Excerpt below:
From the Israeli perspective, this relationship was strategic. The periphery doctrine put in place by David Ben Gurion dictated that Israel’s security was best achieved by creating alliances with the non-Arab states in the region’s periphery to balance the Arab states in Israel’s vicinity. Iran was the most important periphery power, due to its strength and its coveted energy resources.
 
For the Shah of Iran, however, the relationship was at best a marriage of convenience. An alliance with Israel was needed to balance the Arabs, but only until Iran was strong enough to befriend the Arabs from a position of strength. "If Iran becomes strong enough to be able to deal with the situation [in the region] all by itself, and its relationship with the United States becomes so solidified so that you won’t need [Israel], then strategically the direction was to gravitate to the Arabs," Gholam-Reza Afkhami, a former advisor to the Shah, told me in 2004.
 
In spite of the different value that Iran and Israel ascribed to their relationship, geopolitical factors ensured that it was kept in tact -- even after the Islamic fundamentalists took power in Iran through the 1979 revolution.
 
Goldberg’s lengthy essay fails to recognize that throughout the 1980s, in spite of the Iranian government’s venomous rhetoric against Israel and its anti-Israeli ideology, the Jewish state sought to retain relations with Iran and actively aided Iran in the Iraq-Iran war. Only three days after Iraqi troops entered Iranian territory, Israeli Foreign Minister Moshe Dayan interrupted a private visit to Vienna to hold a press conference to urge the United States -- in the middle of the hostage crisis -- to forget the past and help Iran keep up its defenses.
End of Excerpt.
Questions to answer:
**1)** Decide whether each statement agrees with the excerpt on Israel and Iran, answering yes or no and quoting the words that decide it: (a) The periphery doctrine called for Israel to ally with non-Arab states in the region's periphery. (b) The Shah saw the relationship with Israel as strategic. (c) Iran ranked as the most important periphery power because of its strength and energy resources.
**2)** Extend the excerpt on Israel and Iran, picking up after its last sentence.
Supplied records below:
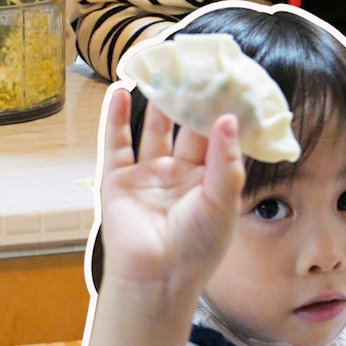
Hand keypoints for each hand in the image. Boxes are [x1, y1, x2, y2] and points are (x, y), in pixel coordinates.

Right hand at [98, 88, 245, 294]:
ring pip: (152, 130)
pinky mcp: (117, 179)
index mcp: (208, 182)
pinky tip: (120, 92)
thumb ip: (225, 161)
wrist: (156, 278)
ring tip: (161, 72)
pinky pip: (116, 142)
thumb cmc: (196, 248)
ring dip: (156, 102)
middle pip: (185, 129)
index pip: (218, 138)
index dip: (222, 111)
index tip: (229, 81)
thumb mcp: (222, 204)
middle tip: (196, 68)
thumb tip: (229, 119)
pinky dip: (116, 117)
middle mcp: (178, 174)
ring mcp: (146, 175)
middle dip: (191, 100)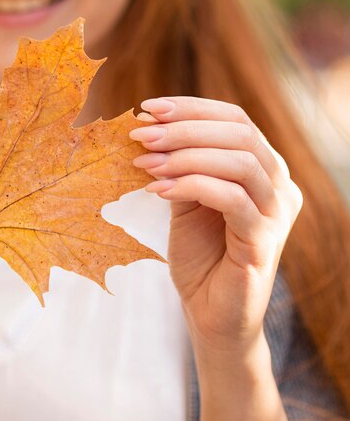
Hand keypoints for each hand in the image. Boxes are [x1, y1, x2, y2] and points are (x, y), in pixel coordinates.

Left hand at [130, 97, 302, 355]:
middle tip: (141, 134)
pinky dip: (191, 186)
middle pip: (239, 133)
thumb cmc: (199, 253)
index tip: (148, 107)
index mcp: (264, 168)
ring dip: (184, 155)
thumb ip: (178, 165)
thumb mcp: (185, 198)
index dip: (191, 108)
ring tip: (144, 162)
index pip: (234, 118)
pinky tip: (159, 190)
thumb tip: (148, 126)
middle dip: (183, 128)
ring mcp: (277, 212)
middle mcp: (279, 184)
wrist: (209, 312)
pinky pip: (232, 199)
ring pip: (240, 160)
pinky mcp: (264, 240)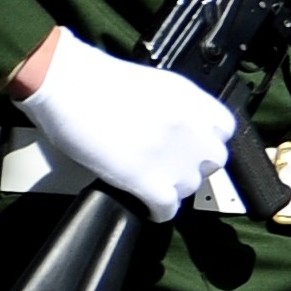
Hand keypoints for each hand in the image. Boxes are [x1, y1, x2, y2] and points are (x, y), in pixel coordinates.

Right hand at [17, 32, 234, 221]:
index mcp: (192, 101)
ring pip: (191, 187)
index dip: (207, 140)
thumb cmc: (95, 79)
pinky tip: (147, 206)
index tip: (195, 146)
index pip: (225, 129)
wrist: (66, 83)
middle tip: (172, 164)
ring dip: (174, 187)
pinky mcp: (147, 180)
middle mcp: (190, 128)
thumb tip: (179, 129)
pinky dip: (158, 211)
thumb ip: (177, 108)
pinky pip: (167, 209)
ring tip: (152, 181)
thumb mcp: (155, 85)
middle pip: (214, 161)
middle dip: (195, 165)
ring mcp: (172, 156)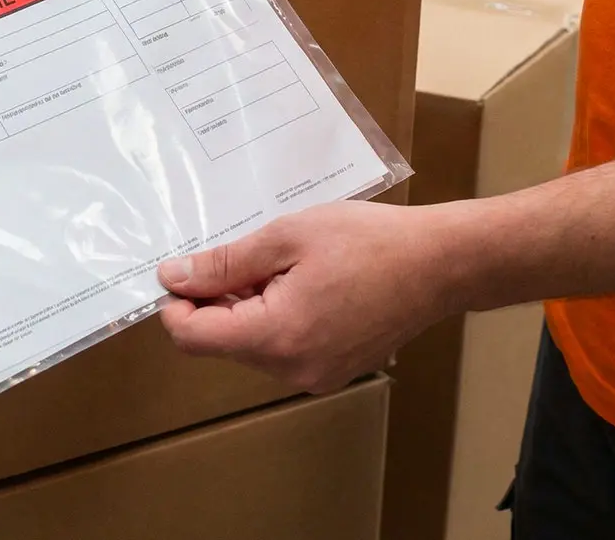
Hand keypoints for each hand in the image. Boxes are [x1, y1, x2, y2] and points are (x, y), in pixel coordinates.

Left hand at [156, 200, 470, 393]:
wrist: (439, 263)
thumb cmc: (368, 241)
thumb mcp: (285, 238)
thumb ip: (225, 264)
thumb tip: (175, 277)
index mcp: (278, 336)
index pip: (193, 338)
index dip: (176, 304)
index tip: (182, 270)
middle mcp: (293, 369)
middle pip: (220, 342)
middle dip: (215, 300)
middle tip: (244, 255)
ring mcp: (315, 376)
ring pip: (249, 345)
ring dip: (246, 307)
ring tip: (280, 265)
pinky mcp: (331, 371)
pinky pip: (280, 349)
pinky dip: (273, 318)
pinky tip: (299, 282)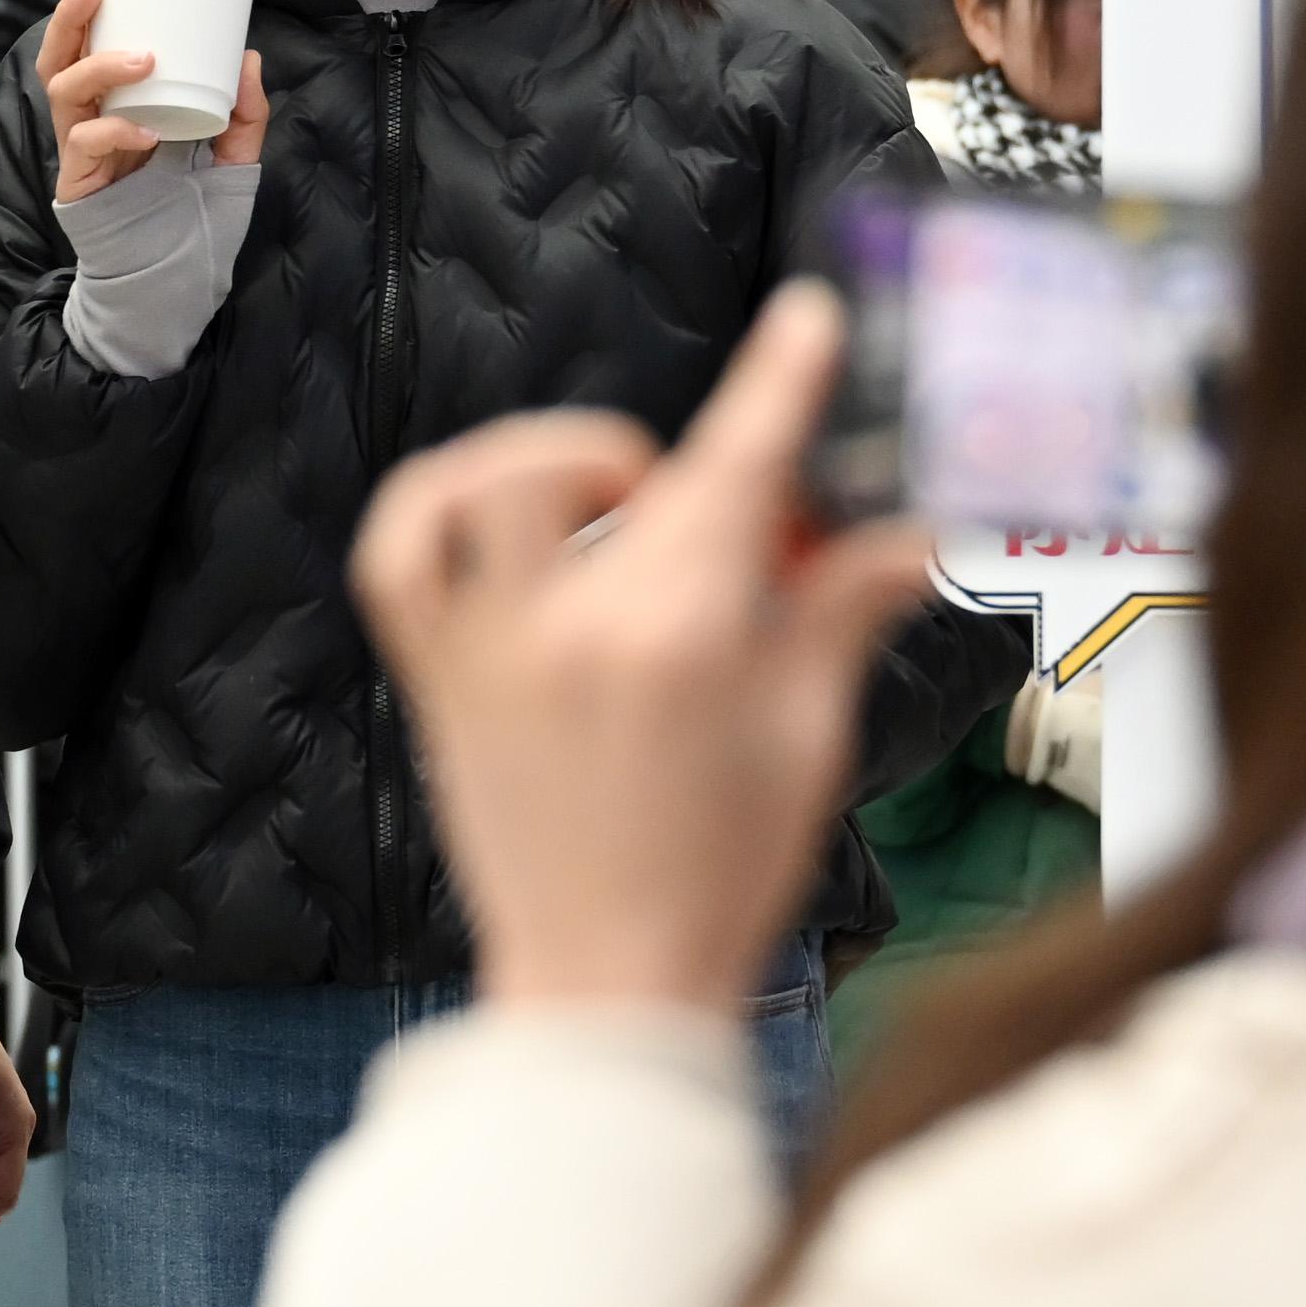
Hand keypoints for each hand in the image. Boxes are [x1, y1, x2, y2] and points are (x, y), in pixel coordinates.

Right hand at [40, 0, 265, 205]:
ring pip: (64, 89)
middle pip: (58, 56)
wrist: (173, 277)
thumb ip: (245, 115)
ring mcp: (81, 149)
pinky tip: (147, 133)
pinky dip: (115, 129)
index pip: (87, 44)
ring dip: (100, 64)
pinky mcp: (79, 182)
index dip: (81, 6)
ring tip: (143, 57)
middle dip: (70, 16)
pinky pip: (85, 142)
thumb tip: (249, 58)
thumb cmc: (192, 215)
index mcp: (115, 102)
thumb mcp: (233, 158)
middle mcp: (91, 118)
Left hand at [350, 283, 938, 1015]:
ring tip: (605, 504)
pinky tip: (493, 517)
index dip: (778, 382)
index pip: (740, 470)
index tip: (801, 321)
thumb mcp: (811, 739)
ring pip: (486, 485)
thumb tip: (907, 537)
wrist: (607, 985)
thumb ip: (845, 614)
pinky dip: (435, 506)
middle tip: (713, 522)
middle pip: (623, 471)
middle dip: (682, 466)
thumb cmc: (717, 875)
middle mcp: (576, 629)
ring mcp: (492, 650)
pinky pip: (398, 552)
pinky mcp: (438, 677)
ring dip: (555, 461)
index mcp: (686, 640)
End of Supplied records.
Outputs by task:
**1)**
(a) Yes: "creating alliances with the non-Arab states in the region’s periphery to balance the Arab states in Israel’s vicinity"
(b) No: "For the Shah of Iran, however, the relationship was at best a marriage of convenience."
(c) Yes: "Iran was the most important periphery power, due to its strength and its coveted energy resources."

**2)**
From Israel’s perspective, an Iraqi victory would have been disastrous due to the boost it would give the Arab bloc against Israel. By aiding Iran, Israel hoped to prove to the new rulers in Iran the strategic utility of continuing the Iranian-Israeli security collaboration.
 
Key to this was convincing Washington to engage with Iran. This desire eventually climaxed in the Iran-Contra scandal -- an Israeli initiative led by Shimon Peres and Yitzhak Rabin aimed at bringing the U.S. and Israel into a "broader strategic relationship with Iran." American neoconservatives at the time aided the Israeli effort to lobby the U.S. to talk to Iran, to sell arms to Iran, and to ignore Iran’s venomous rhetoric against the Jewish state.
 
In 1982, Ariel Sharon (then Israel’s defense minister) proudly announced on NBC that Israel would continue to sell arms to Iran -- in spite of an American ban on such sales. This occurred while Iran routinely introduced resolutions to expel Israel from the United Nations -- to which the Israelis responded by selling more arms to the Khomeini regime.
 
With the end of the Cold War came the end of Israeli overtures to Iran. The defeat of Iraq in 1991 and the collapse of the Soviet Union eliminated the two common threats that had formed the basis for any Israeli-Iranian collaboration. Though this improved the security environments of both Iran and Israel, it also left both states unchecked. Without Iraq balancing Iran, Tehran could now become a threat, Israeli strategists began to argue. Combined with efforts to define a new order for the region, Iran and Israel were thrown into a strategic rivalry that has continued and intensified till today.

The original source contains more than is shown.